(About this exercise):
How many lines in these records hold the string "배포한다"? Reply with the number alone.

Records excerpted from a collection
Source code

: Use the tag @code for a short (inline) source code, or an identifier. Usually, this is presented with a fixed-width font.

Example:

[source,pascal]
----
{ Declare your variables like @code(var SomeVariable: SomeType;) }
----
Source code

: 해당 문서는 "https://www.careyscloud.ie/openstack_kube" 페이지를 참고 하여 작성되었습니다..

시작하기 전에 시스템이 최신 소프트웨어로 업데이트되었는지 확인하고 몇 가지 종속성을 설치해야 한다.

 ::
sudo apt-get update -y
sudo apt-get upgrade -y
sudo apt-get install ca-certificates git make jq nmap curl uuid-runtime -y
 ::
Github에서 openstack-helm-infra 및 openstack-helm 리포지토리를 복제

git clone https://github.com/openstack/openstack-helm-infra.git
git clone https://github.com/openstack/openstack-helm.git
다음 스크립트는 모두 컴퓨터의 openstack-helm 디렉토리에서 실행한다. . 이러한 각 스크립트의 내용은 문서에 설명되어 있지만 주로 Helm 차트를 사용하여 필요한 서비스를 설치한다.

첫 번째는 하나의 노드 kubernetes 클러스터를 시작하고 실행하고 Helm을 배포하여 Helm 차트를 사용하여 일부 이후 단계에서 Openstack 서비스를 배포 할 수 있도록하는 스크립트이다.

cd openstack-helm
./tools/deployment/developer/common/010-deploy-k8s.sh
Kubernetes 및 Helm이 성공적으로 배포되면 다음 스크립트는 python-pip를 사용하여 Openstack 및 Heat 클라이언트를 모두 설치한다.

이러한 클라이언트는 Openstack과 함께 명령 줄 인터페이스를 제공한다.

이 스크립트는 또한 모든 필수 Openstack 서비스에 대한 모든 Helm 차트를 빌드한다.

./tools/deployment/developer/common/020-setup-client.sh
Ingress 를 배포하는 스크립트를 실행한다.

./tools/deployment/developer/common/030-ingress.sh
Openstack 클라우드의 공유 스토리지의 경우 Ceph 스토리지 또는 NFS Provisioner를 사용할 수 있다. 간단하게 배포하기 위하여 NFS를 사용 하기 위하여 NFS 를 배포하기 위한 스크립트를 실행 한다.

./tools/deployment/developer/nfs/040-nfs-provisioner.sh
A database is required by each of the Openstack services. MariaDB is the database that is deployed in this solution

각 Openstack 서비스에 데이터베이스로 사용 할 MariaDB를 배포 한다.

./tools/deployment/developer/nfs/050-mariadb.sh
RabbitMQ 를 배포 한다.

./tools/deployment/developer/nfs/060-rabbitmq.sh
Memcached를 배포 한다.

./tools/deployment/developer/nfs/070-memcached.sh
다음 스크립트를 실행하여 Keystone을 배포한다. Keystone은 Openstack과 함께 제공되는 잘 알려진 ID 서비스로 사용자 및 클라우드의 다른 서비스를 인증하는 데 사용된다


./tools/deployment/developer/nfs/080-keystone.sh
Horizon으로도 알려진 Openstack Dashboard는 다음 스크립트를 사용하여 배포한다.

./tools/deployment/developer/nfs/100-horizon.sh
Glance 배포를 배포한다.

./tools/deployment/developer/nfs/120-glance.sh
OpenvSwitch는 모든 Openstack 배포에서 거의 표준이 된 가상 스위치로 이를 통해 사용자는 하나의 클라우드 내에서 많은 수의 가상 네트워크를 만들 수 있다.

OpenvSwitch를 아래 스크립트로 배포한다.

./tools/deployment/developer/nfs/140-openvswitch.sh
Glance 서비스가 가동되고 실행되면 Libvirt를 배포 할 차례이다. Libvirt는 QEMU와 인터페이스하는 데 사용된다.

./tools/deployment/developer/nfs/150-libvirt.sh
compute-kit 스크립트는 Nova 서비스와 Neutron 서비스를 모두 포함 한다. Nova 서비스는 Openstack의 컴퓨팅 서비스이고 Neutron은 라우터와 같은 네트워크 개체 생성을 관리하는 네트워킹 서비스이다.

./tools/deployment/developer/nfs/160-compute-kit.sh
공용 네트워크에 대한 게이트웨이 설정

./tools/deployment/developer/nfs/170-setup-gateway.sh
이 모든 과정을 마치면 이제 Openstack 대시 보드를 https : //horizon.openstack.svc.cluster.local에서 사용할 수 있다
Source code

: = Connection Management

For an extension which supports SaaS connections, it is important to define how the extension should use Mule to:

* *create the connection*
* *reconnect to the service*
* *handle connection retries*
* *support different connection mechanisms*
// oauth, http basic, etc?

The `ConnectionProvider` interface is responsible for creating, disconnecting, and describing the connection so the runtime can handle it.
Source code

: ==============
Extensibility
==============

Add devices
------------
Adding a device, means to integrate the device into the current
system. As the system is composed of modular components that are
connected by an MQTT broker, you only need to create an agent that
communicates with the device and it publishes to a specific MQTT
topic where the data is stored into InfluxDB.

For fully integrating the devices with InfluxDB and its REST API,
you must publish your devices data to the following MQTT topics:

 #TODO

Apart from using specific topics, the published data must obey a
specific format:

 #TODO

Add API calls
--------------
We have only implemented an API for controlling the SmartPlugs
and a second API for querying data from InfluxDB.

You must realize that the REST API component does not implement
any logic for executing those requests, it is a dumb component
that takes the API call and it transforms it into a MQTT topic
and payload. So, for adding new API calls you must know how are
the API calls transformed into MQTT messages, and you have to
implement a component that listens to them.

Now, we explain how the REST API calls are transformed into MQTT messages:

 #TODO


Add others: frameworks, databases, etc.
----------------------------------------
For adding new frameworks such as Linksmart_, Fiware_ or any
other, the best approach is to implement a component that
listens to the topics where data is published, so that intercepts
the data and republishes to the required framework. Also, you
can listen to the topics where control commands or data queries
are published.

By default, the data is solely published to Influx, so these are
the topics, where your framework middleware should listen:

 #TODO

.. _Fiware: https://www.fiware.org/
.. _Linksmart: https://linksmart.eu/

(Written reply):
4